• Yapılacak görev
Kaynak metinde "Buldukları her fırsatta" ifadesinin geçtiği yerden başlayan ve "ediniyorsunuz, öyleyse çalışacaksınız." ifadesinden sonra biten bölümü hiçbir değişiklik yapmadan çıkarın.

• Kaynak metin

****************

Türkiye'nin, çoğunluğu Avrupa'da olmak üzere dünya genelinde 6,5
milyona yakın vatandaşı, yani diasporası bulunduğunu ifade eden
Erdoğan, bunların arasında iş dünyası, akademi, siyaset, sinema,
edebiyat, ticaret ve basın yayın hayatında ciddi başarılara imza
atan isimler olduğuna dikkati çekerek, "Nerede ikamet ederlerse
etsin, onların başarılarını kendi başarımız olarak görüyoruz ancak
bunların arasında kimi zaman maalesef birilerine yaranmak için olsa
gerek ülkemize husumette yarışanlar da çıkabiliyor. Türkiye'ye ve
Türk milletine düşmanlığı görev addeden bir sürü mankurt tipleri de
üzüntüyle takip ediyoruz. Yabancılar ülkemizle ilgili
değerlendirmelerde en azından bazı ilkelere saygı gösterirken bu
tetikçiler, her türlü yalanı ve iftirayı fütursuzca kullanıyorlar.
Buldukları her fırsatta milletimiz hakkında hakaretamiz cümleler
kurmayı maharet sanıyorlar. Başka ülkelerin lejyoneri olmayı bize
'gazetecilik, akademisyenlik, ilericilik' diye yutturmaya
çalışıyorlar" dedi.
"MEYDANI FETÖ'CÜLERE ASLA BIRAKMAYACAĞIZ"
Erdoğan, Türkiye'nin yurt dışındaki temsili ve tanıtımında da
gençlere önemli görevler düştüğünü ifade ederek, "Boş durmak yok.
Burada bu kadar arkadaşlar ediniyorsunuz, öyleyse çalışacaksınız.

****************

(Bir veri kümesinden alınan kayıtlar)
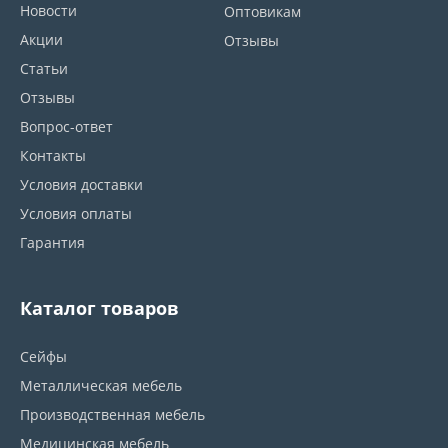
Новости
Оптовикам
Акции
Отзывы
Статьи
Отзывы
Вопрос-ответ
Контакты
Условия доставки
Условия оплаты
Гарантия
Каталог товаров
Сейфы
Металлическая мебель
Производственная мебель
Медицинская мебель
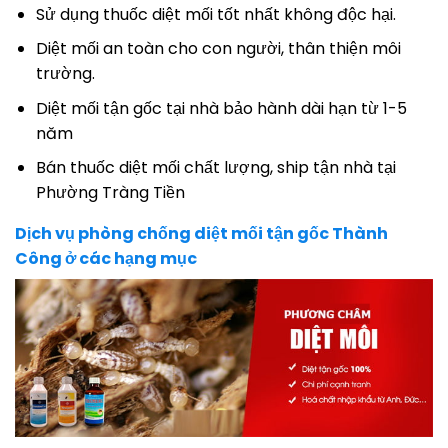
Sử dụng thuốc diệt mối tốt nhất không độc hại.
Diệt mối an toàn cho con người, thân thiện môi
trường.
Diệt mối tận gốc tại nhà bảo hành dài hạn từ 1-5
năm
Bán thuốc diệt mối chất lượng, ship tận nhà tại
Phường Tràng Tiền
Dịch vụ phòng chống diệt mối tận gốc Thành
Công ở các hạng mục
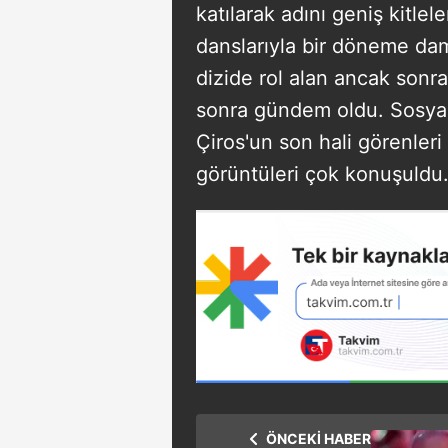
katılarak adını geniş kitle
danslarıyla bir döneme da
dizide rol alan ancak sonra
sonra gündem oldu. Sosya
Çiros'un son hali görenleri 
görüntüleri çok konuşuldu. 
ÖNCEKİ HABER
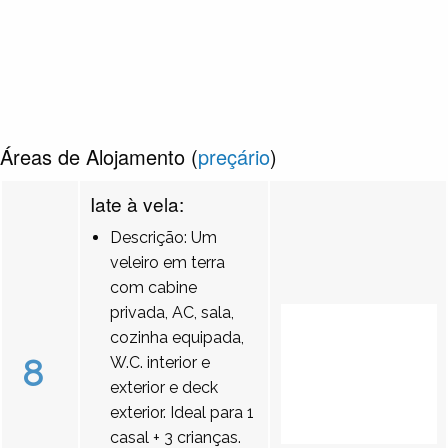
Áreas de Alojamento (
preçário
)
Iate à vela:
Descrição: Um
veleiro em terra
com cabine
privada, AC, sala,
cozinha equipada,
8
W.C. interior e
exterior e deck
exterior. Ideal para 1
casal + 3 crianças.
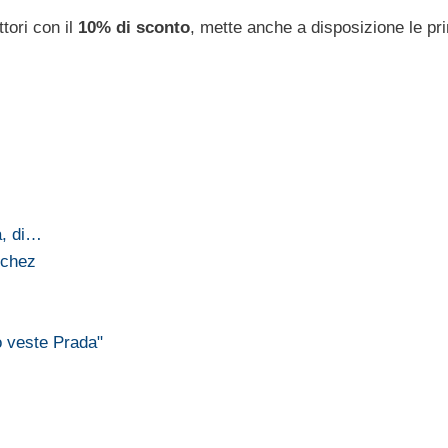
ttori con il
10% di sconto
, mette anche a disposizione le pr
a, di…
nchez
o veste Prada"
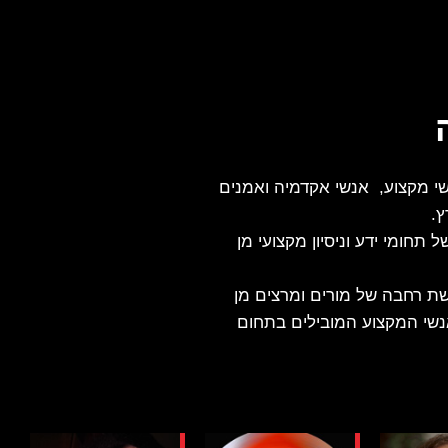
י מקצוע, אנשי אקדמיה ואמנים
ץ.
תחומי ידע וניסיון מקצועי מן
שת רחבה של מורים ומרצים מן
אנשי המקצוע המובילים בתחום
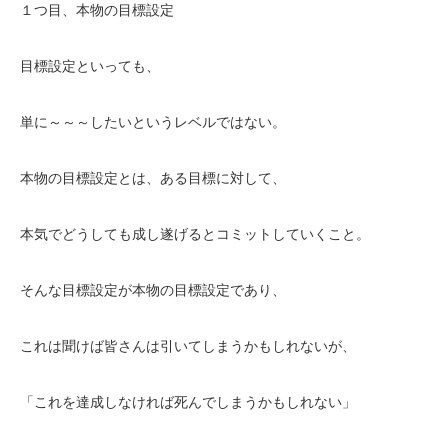
１つ目、本物の目標設定
目標設定といっても、
単に～～～したいというレベルではない。
本物の目標設定とは、ある目標に対して、
本気でどうしても成し遂げるとコミットしていくこと。
そんな目標設定が本物の目標設定であり、
これは聞けば皆さんは引いてしまうかもしれないが、
「これを達成しなければ死んでしまうかもしれない」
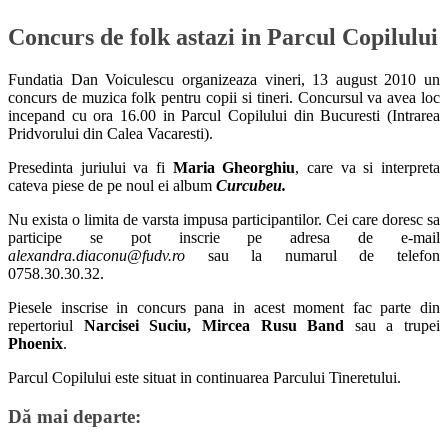
Concurs de folk astazi in Parcul Copilului
Fundatia Dan Voiculescu organizeaza vineri, 13 august 2010 un
concurs de muzica folk pentru copii si tineri. Concursul va avea loc
incepand cu ora 16.00 in Parcul Copilului din Bucuresti (Intrarea
Pridvorului din Calea Vacaresti).
Presedinta juriului va fi
Maria Gheorghiu
, care va si interpreta
cateva piese de pe noul ei album
Curcubeu.
Nu exista o limita de varsta impusa participantilor. Cei care doresc sa
participe se pot inscrie pe adresa de e-mail
alexandra.diaconu@fudv.ro
sau la numarul de telefon
0758.30.30.32.
Piesele inscrise in concurs pana in acest moment fac parte din
repertoriul
Narcisei Suciu, Mircea Rusu Band
sau a trupei
Phoenix
.
Parcul Copilului este situat in continuarea Parcului Tineretului.
Dă mai departe:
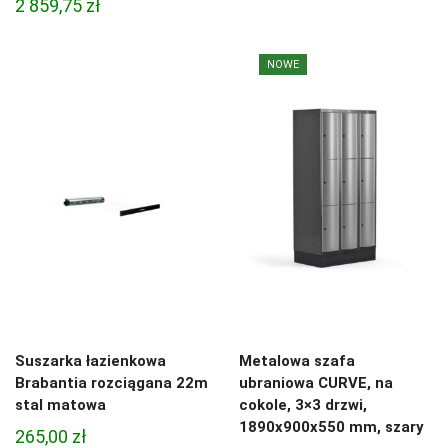
2 859,75
zł
NOWE
Suszarka łazienkowa
Metalowa szafa
Brabantia rozciągana 22m
ubraniowa CURVE, na
stal matowa
cokole, 3×3 drzwi,
1890x900x550 mm, szary
265,00
zł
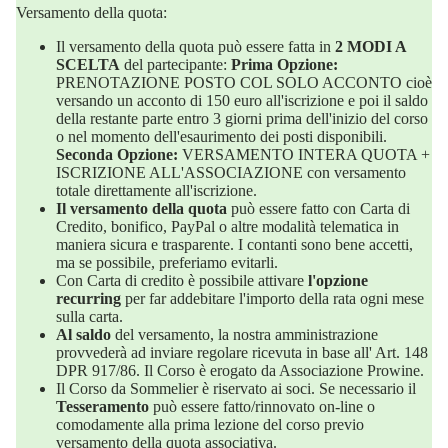
Versamento della quota:
Il versamento della quota può essere fatta in
2 MODI A
SCELTA
del partecipante:
Prima Opzione:
PRENOTAZIONE POSTO COL SOLO ACCONTO cioè
versando un acconto di 150 euro all'iscrizione e poi il saldo
della restante parte entro 3 giorni prima dell'inizio del corso
o nel momento dell'esaurimento dei posti disponibili.
Seconda Opzione:
VERSAMENTO INTERA QUOTA +
ISCRIZIONE ALL'ASSOCIAZIONE con versamento
totale direttamente all'iscrizione.
Il versamento della quota
può essere fatto con Carta di
Credito, bonifico, PayPal o altre modalità telematica in
maniera sicura e trasparente. I contanti sono bene accetti,
ma se possibile, preferiamo evitarli.
Con Carta di credito è possibile attivare
l'opzione
recurring
per far addebitare l'importo della rata ogni mese
sulla carta.
Al saldo
del versamento, la nostra amministrazione
provvederà ad inviare regolare ricevuta in base all' Art. 148
DPR 917/86. Il Corso è erogato da Associazione Prowine.
Il Corso da Sommelier è riservato ai soci. Se necessario il
Tesseramento
può essere fatto/rinnovato on-line o
comodamente alla prima lezione del corso previo
versamento della quota associativa.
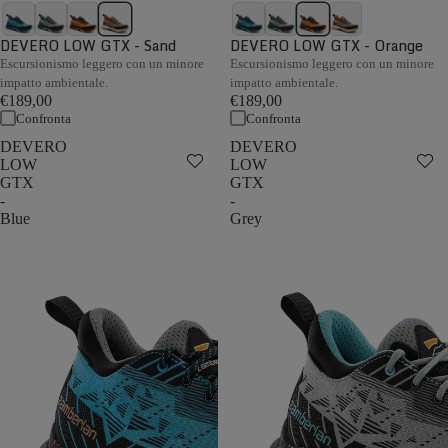
DEVERO LOW GTX - Sand
DEVERO LOW GTX - Orange
Escursionismo leggero con un minore
Escursionismo leggero con un minore
impatto ambientale.
impatto ambientale.
€189,00
€189,00
Confronta
Confronta
DEVERO
DEVERO
LOW
LOW
GTX
GTX
-
-
Blue
Grey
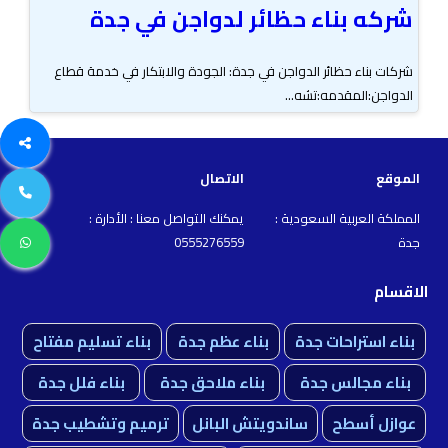
شركه بناء حظائر لدواجن في جدة
شركات بناء حظائر الدواجن في جدة: الجودة والابتكار في خدمة قطاع
الدواجن:المقدمه:تشه...
الموقع
الاتصال
المملكة العربية السعودية :
يمكنك التواصل معنا : الأدارة :
جدة
0555276559
الاقسام
بناء استراحات جدة
بناء عظم جدة
بناء تسليم مفتاح
بناء مجالس جدة
بناء ملاحق جدة
بناء فلل جدة
عوازل أسطح
ساندويتش البانل
ترميم وتشطيب جدة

****************

• Yazılı yanıt
Buldukları her fırsatta milletimiz hakkında hakaretamiz cümleler
kurmayı maharet sanıyorlar. Başka ülkelerin lejyoneri olmayı bize
'gazetecilik, akademisyenlik, ilericilik' diye yutturmaya
çalışıyorlar" dedi.
"MEYDANI FETÖ'CÜLERE ASLA BIRAKMAYACAĞIZ"
Erdoğan, Türkiye'nin yurt dışındaki temsili ve tanıtımında da
gençlere önemli görevler düştüğünü ifade ederek, "Boş durmak yok.
Burada bu kadar arkadaşlar ediniyorsunuz, öyleyse çalışacaksınız.